EXERCISE DESCRIPTION:
The answer must be an exact copy of every entry.

RECORDS SUPPLIED:
^^^^

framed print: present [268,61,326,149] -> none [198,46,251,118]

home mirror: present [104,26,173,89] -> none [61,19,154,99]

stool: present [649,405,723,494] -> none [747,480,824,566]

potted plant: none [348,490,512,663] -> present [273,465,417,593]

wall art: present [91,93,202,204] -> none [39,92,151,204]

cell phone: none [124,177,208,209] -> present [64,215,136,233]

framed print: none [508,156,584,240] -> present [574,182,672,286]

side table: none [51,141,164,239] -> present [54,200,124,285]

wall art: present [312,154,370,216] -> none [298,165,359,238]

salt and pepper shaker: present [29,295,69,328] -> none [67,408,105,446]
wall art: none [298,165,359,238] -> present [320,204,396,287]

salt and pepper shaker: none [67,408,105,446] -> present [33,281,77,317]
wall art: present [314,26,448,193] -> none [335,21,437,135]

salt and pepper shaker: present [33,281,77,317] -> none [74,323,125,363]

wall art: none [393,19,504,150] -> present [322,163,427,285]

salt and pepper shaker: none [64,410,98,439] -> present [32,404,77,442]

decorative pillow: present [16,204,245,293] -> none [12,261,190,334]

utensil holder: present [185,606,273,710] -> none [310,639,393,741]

^^^^

WRITTEN ANSWER:
framed print: present [268,61,326,149] -> none [198,46,251,118]

home mirror: present [104,26,173,89] -> none [61,19,154,99]

stool: present [649,405,723,494] -> none [747,480,824,566]

potted plant: none [348,490,512,663] -> present [273,465,417,593]

wall art: present [91,93,202,204] -> none [39,92,151,204]

cell phone: none [124,177,208,209] -> present [64,215,136,233]

framed print: none [508,156,584,240] -> present [574,182,672,286]

side table: none [51,141,164,239] -> present [54,200,124,285]

wall art: present [312,154,370,216] -> none [298,165,359,238]

salt and pepper shaker: present [29,295,69,328] -> none [67,408,105,446]
wall art: none [298,165,359,238] -> present [320,204,396,287]

salt and pepper shaker: none [67,408,105,446] -> present [33,281,77,317]
wall art: present [314,26,448,193] -> none [335,21,437,135]

salt and pepper shaker: present [33,281,77,317] -> none [74,323,125,363]

wall art: none [393,19,504,150] -> present [322,163,427,285]

salt and pepper shaker: none [64,410,98,439] -> present [32,404,77,442]

decorative pillow: present [16,204,245,293] -> none [12,261,190,334]

utensil holder: present [185,606,273,710] -> none [310,639,393,741]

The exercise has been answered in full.